フェンスから真っ赤なバラが顔出して急カーブまわる私を見ている

村上美和子
 歌の素材としては一寸楽しくなるところである。車とか運転と言う字句がどこにもなくても運転手が見えていて、「急カーブまわる」がいきいきとこの歌の情況を見せている。
 公園のフェンスは金網か、その網の目からこぼれるように、真っ赤なバラの花が一輪顔を覗かせている情景である。この赤いバラの花は、もっと以前の蕾のときからその枝先をのぞかせていたのだろう。小さな蕾の先っちょをのぞかせ、季節の到来と共に真っ赤な花を見せてくれたのである。

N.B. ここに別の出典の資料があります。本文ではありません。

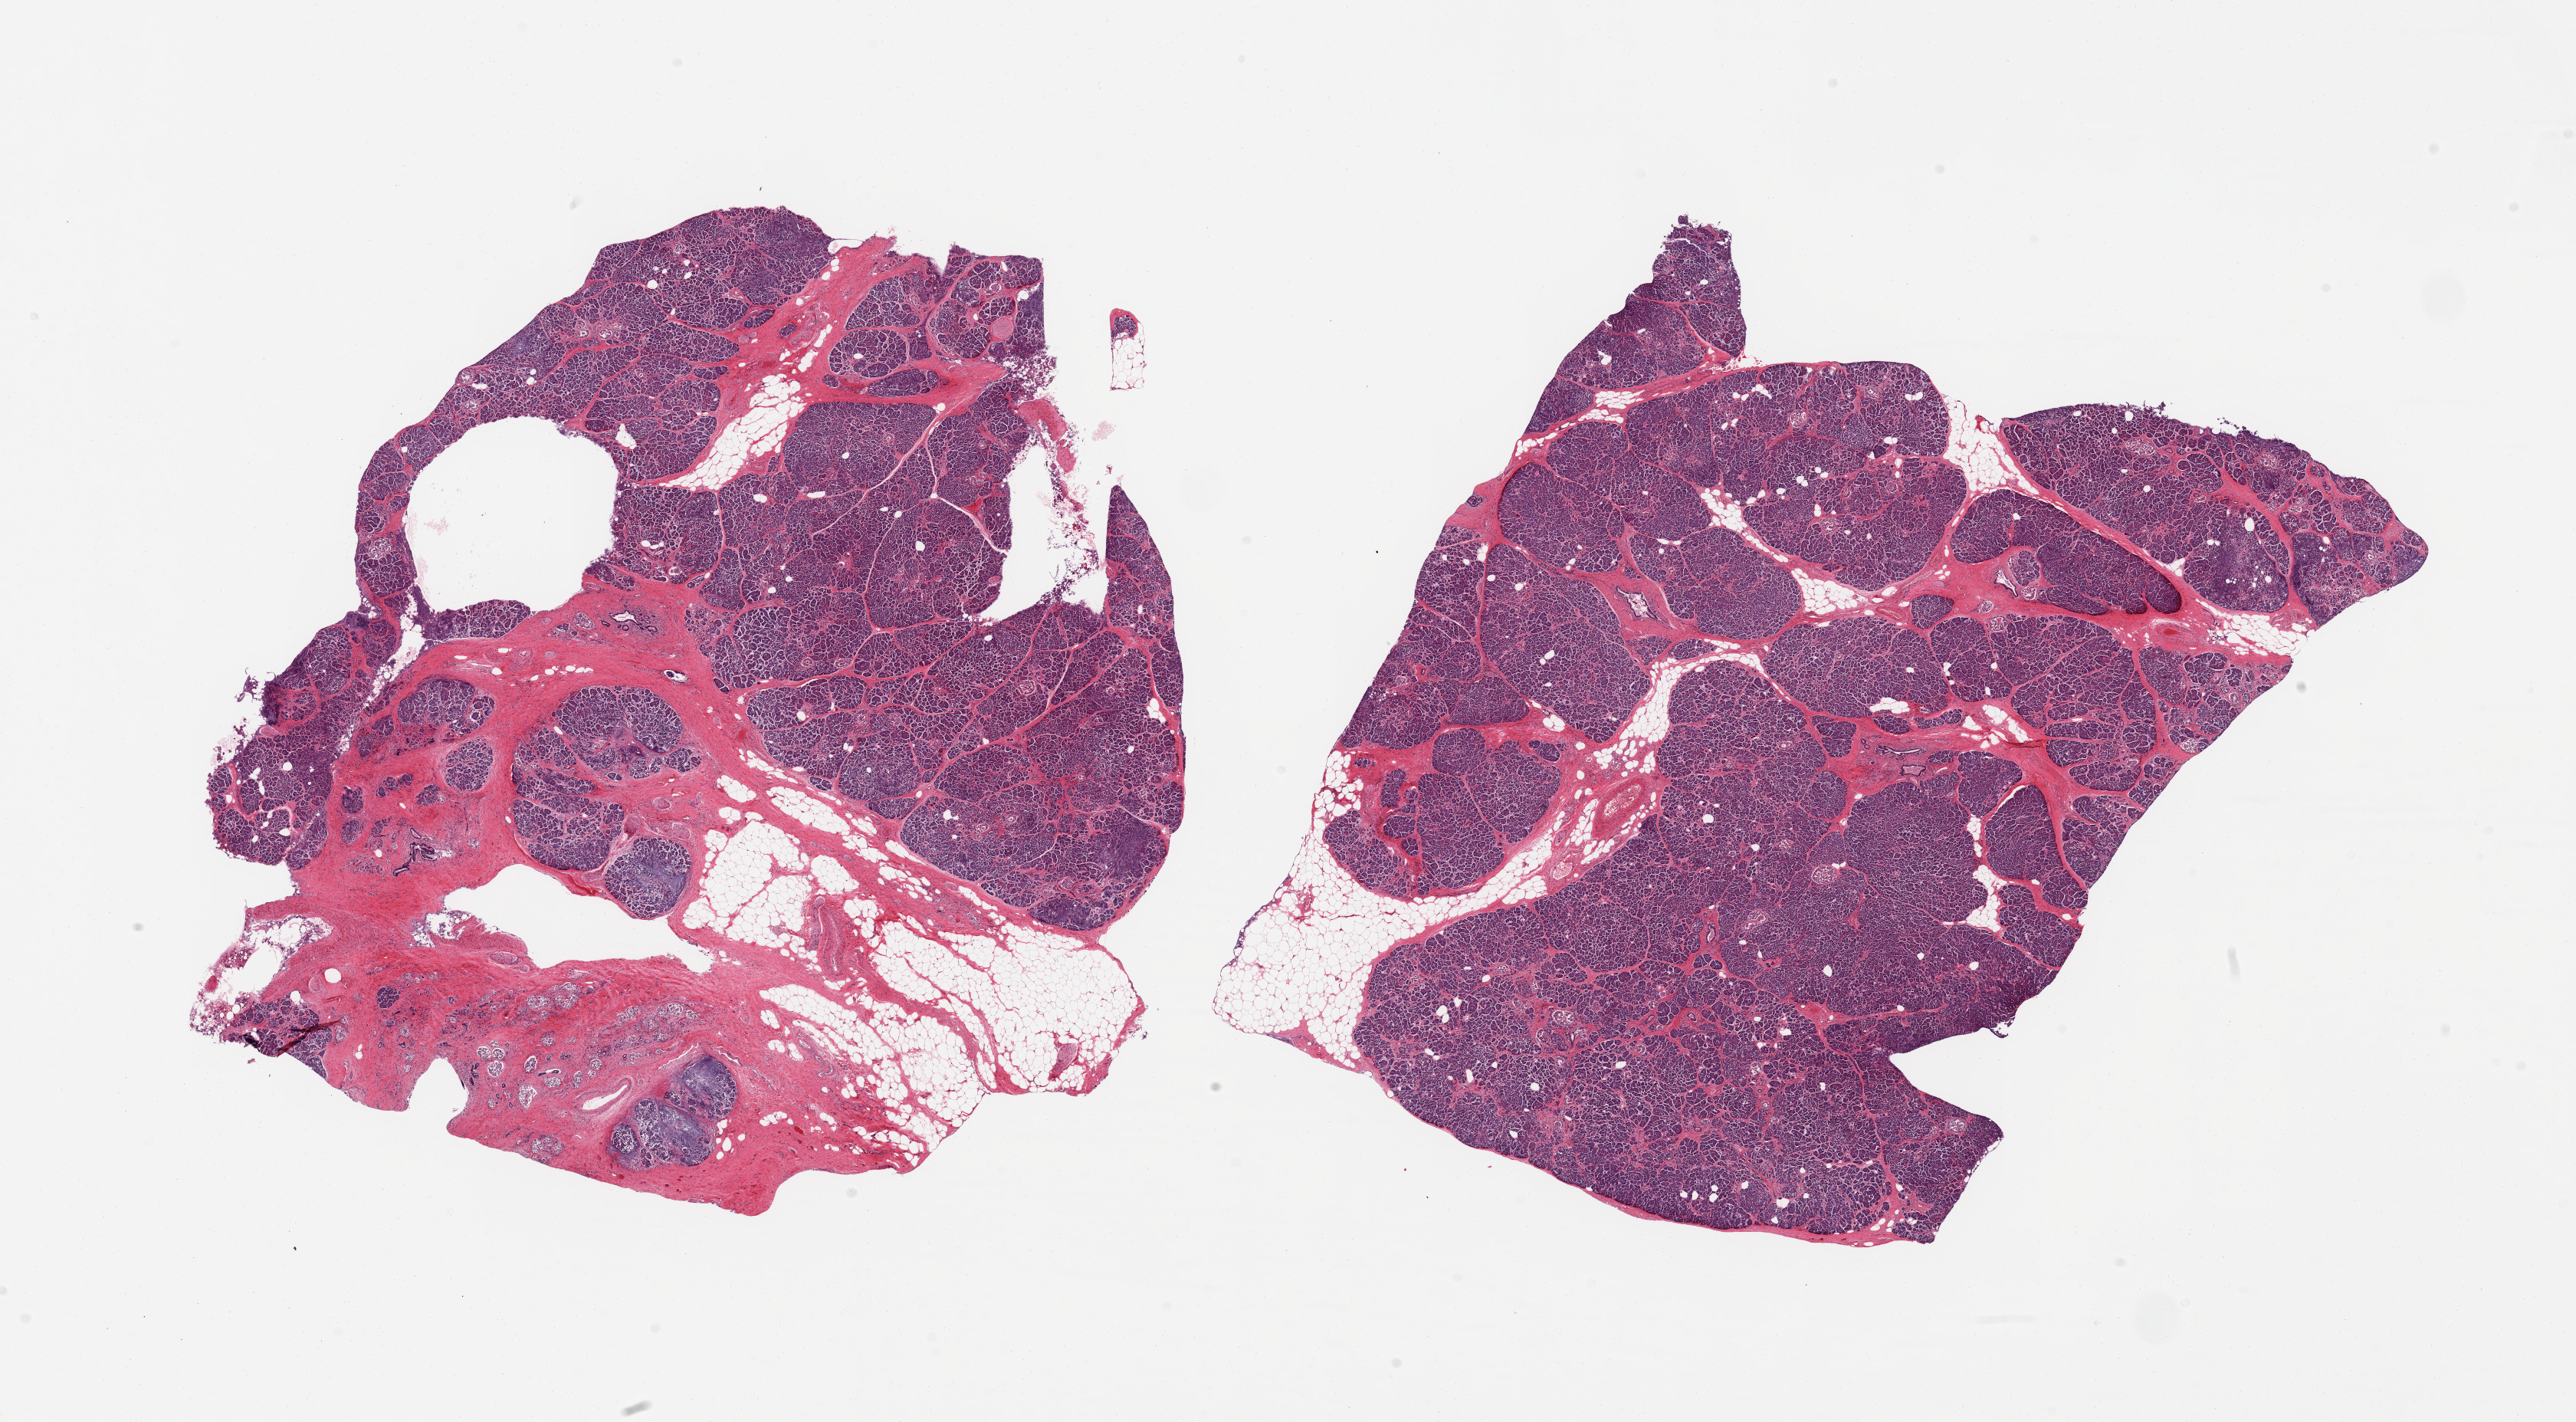
H&E whole-slide image — a low-resolution overview of the entire scanned area, about 26.6 x 14.7 mm, PAXgene-fixed paraffin-embedded (PFPE) section, section of pancreas (target tissue), donor tissue sample. Donor: male.
Review note (as recorded): 2 pieces, moderately advanced saponification; Islets still visible but beginning to degrade.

 この歌のもつ佳いところは、急カーブの道路をすいすいと運転しながら、ちらっと赤いバラの花を見た、時間にすればほんの一瞬である。車を停めることも振りかえることも出来ないカーブ道である。
「あーっ、奇麗なバラの花が、こんなところに」
「私の方を見ている」
 すれ違いのような時間、しかもバラの花との会話があるところである。
 バラの花は只ひたすらに咲いているのだが、これを擬人的とらえており、その感じ方とらえ方は個性的である。短歌は言葉数が少ないので、何でもないような「花が私を見る」の一言によって歌が起き上がって来て、花と人間との会話さえ聞えて来る。
 ゆきずりのバラの花の一輪によって、花と人との物語りや、一日の充実感を受ける。バラ園の百万本のバラの花も良いが、ただ一本の赤いバラの道辺の一輪もまたよしである。
 このフェンスから覗いている赤いバラは、今日は何台の車に会ったであろうか、安全運転をする車。急ブレーキをかけてタイヤの軋む音をさせながら走る車。じっと見つめていたことだろう。